## Text shown
○ ○ ○ ○
Antoine Jacques Philippe de Marigny de Mandeville (1811–1890), (also known as Antoine James de Marigny and Mandeville de Marigny), was the son of Bernard de Marigny de Mandeville and Anna Mathilde Morales, and the son-in-law of William C. C. Claiborne, the first Governor of Louisiana after statehood. He was a planter, merchant, military officer, and U.S. Marshal for eastern Louisiana.

Youth & personal life
As a young man, he attended the Academy of St. Cyr and the Royal Cavalry School at Saumur in the 1830s, before serving two to three years as a lieutenant in the French Cavalry.

In New Orleans, he married Sophronie Louise Claiborne, daughter of Governor William C. C. Claiborne and his third wife, Cayetana Susana Bosque y Fangui (who later married John Randolph Grymes). The couple had two daughters who died in infancy, Marie Felicité and Felicité Medora, and a son, James Mandeville Marigny (1849-1884).
○ ○ ○ ○
(Some records)

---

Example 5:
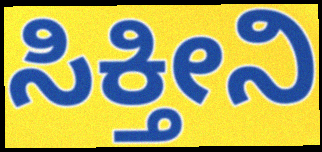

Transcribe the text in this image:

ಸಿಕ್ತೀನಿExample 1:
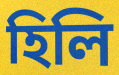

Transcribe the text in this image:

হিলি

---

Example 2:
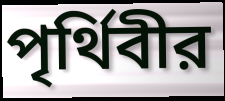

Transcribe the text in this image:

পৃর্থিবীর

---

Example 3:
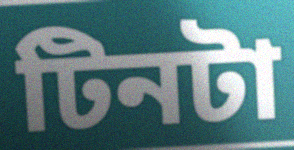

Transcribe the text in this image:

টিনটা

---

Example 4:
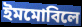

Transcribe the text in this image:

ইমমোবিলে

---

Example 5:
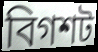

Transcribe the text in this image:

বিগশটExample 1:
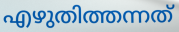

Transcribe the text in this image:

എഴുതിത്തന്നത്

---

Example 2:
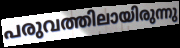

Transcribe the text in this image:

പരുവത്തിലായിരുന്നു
○ ○ ○ ○
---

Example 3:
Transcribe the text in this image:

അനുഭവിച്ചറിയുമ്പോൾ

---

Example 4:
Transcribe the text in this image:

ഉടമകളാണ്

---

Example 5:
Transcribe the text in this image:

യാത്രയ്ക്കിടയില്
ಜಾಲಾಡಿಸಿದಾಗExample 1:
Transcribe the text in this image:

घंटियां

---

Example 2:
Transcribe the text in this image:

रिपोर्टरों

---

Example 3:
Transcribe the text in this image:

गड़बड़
○ ○ ○ ○
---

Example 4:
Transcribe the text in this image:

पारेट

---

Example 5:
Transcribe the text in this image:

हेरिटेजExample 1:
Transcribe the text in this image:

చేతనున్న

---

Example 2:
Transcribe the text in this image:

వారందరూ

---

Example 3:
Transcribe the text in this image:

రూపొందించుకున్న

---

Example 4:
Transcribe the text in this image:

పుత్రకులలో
○ ○ ○ ○
## Work instructions
a: In the biography of Antoine de Marigny de Mandeville, which two schools did he attend in the 1830s?
b: Resume the biography of Antoine de Marigny de Mandeville after its last sentence.

## Results of the exercise
a: The Academy of St. Cyr and the Royal Cavalry School at Saumur.

b:
American Civil War
During the American Civil War, he was a colonel in the 10th Louisiana Infantry ('French Brigade', 'French Legion') and served in Virginia.

St. Tammany Parish
He resided for much of his life in St. Tammany Parish, on the north shore of Lake Pontchartrain. In the 1870 U.S. Census, he is listed there in the community of Lewisburg.

References

External links

Confederate States Army officers
French Army officers
People from New Orleans
People of Louisiana (New France)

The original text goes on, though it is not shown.